The survey gauged how people plan on spending their spring break and the responses would not please provincial health officers.

Insights West asked about a list of possible spring break activities that would constitute bending various provincial government guidelines and 63 per cent of Canadians asked said they planned on engaging in at least one.

Fifty-percent of people are considering visiting indoors with other households, up to one in three might drive to a vacation destination outside their community, and about one in six may get on a plane.

British Columbians were the least likely to say they planned to fly over spring break, particularly when compared to people in Ontario and Quebec.

Jawanda urges British Columbians to continue to follow recommendations from the provincial government. 

"We have to follow science and we have to follow evidence," she said, noting that new variants have been found to be more transmissible.

"All we can do is control ourselves. All we can do is continue social distancing and masking until we get the vaccines going.
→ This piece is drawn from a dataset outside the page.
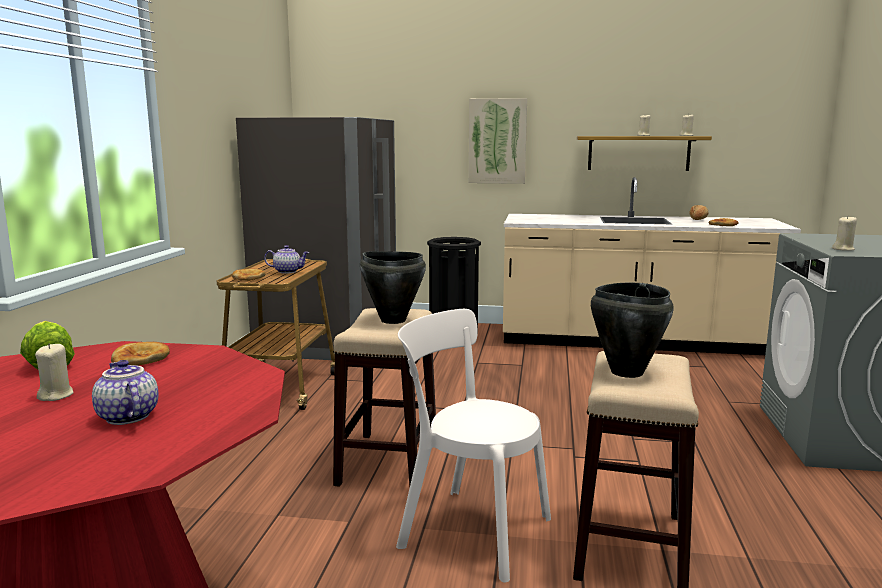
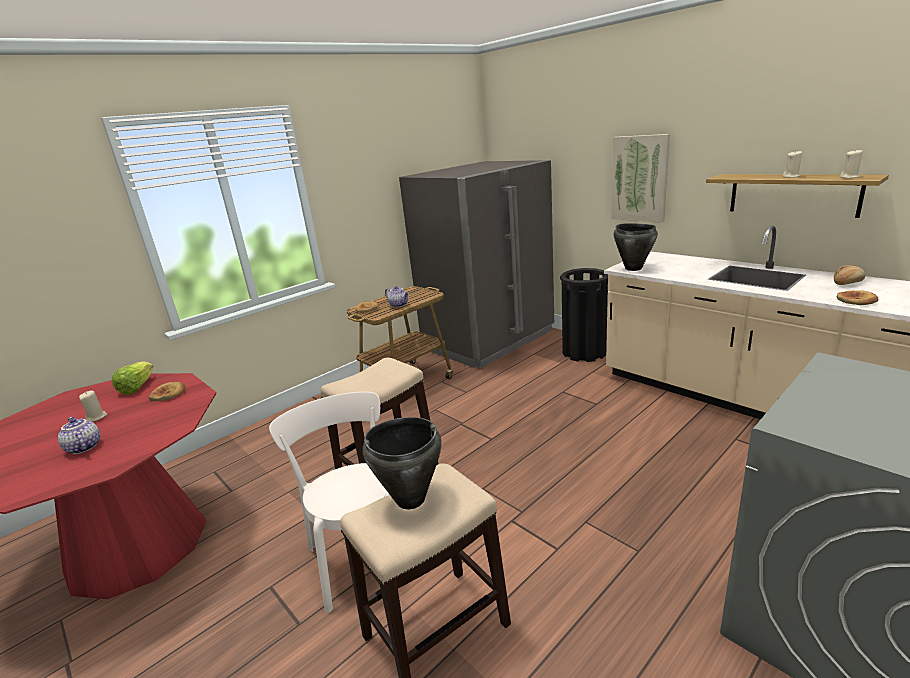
camera: 40 degrees right, 10 degrees up
(126, 417) = (83, 447): teapot -> teapot turned 45 degrees counterclockwise
(392, 320) = (378, 376): black cooking pot -> black cooking pot (633, 268)
(843, 249) = (808, 415): beige candle -> none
My fear is that if we become a bit more complacent then there will be a surge and a potential third wave."

Of about 1,600 Canadians surveyed by Insights West, about one in six are thinking of taking a flight to visit family within their province (19 per cent), a flight to a vacation in Canada (18 per cent), a flight to a vacation destination outside Canada (16 per cent) or elsewhere in Canada to visit relatives (16 per cent) during spring break. (Ben Nelms/CBC)
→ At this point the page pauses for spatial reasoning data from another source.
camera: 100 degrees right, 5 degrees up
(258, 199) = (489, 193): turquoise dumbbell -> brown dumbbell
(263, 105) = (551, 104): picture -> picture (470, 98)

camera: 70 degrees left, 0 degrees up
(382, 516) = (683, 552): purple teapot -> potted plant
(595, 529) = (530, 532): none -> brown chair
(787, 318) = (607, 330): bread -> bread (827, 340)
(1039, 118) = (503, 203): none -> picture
Across the country, rule-breaking considerations around spring break or otherwise are substantially higher among 18- to 34-year-olds relative to any other age group, according to poll results.

The survey was conducted Feb. 3-7 and a comparable margin of error for a probability-based sample of its size would be +/- 2.4 percentage points, 19 times out of 20.

As of Friday afternoon, there were 4,486 active cases of COVID-19 in B.C.